Around 2000, Eric Peavey drummed with a band touring the southwest. Falling in love with the desert, he spent the next 15 years living in Las Vegas where he worked for a high end-music store, procuring vintage guitar equipment.
Eric Peavey also eventually got a job working for the Blue Man Group on the Vegas strip, helping run their show and maintain their equipment.
“In Las Vegas, he was a big deal,” Jay Peavey said. “He got invited to the Drew Carey Show, he met Tom Arnold, he met Daryl Hannah — and he met Paul Gilbert from Racer X.”
Eric Peavey returned to Maine around 2015 and picked up right where he left off, drumming, working at Buckdancer’s Choice and moving in with his old friend and coworker Tim Emery.
“Went from 2006 to 2018 not seeing or talking with each other and when he came [back] it was like we had been talking the whole time. Never lost a beat,” said childhood friend Craig Markie.
On Sunday, Eric Peavey’s friends are having a noontime music jam in his honor at the Millinocket Elks Club. His family is asking musicians to come dressed in his unofficial uniform: Jeans, a hoodie and cool sneakers.
They’re also asking folks to remember Eric Peavey by paying his love of music forward, into the future.

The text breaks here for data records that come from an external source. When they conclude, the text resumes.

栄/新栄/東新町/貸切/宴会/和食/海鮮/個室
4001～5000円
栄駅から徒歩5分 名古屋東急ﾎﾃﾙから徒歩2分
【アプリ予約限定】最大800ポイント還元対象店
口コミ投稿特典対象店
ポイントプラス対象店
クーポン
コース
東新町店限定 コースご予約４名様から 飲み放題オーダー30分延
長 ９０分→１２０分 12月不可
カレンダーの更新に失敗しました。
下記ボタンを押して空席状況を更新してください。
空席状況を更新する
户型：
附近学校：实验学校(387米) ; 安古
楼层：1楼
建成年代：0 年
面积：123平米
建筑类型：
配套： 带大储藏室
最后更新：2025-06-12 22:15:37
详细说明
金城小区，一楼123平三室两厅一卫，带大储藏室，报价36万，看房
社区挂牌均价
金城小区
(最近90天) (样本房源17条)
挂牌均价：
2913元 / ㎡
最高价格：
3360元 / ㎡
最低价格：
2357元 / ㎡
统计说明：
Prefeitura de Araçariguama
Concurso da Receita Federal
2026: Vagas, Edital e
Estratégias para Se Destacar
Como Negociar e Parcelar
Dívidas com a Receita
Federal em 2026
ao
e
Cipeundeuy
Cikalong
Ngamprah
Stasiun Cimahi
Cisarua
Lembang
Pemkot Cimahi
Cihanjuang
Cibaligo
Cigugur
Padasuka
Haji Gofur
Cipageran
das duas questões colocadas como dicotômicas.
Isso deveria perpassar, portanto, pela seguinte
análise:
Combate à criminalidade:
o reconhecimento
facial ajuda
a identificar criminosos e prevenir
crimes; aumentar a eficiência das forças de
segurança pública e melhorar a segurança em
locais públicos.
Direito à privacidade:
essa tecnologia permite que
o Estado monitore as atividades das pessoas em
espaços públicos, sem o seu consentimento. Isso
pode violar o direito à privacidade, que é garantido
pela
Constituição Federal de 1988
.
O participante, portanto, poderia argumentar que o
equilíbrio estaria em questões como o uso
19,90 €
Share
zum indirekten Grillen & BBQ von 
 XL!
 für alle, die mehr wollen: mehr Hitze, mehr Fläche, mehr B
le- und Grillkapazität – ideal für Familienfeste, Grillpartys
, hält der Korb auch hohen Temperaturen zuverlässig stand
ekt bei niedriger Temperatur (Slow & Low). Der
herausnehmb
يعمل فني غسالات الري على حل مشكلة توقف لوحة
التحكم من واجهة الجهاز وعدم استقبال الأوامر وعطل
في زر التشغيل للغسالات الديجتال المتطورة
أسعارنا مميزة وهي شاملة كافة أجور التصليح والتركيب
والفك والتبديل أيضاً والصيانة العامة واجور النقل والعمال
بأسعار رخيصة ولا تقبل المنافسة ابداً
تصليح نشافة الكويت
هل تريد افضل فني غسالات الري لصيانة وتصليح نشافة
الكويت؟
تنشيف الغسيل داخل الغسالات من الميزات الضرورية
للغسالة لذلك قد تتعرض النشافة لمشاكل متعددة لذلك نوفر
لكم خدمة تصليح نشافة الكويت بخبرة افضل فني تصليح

“In lieu of flowers, please donate an instrument in Eric’s name to a child that otherwise might not have one, or to your local elementary or high school,” reads his obituary. “He would love to know that he shared his love of music with the next generation.”
Author’s note: Eric sold me some of my first musical equipment when I was 18 years old, around 1990. He also sold me a bass guitar, 30 years later, which I play every time I hit the stage with the Unfinished Blues Band. In between, he gave me a lot of laughs, free of charge.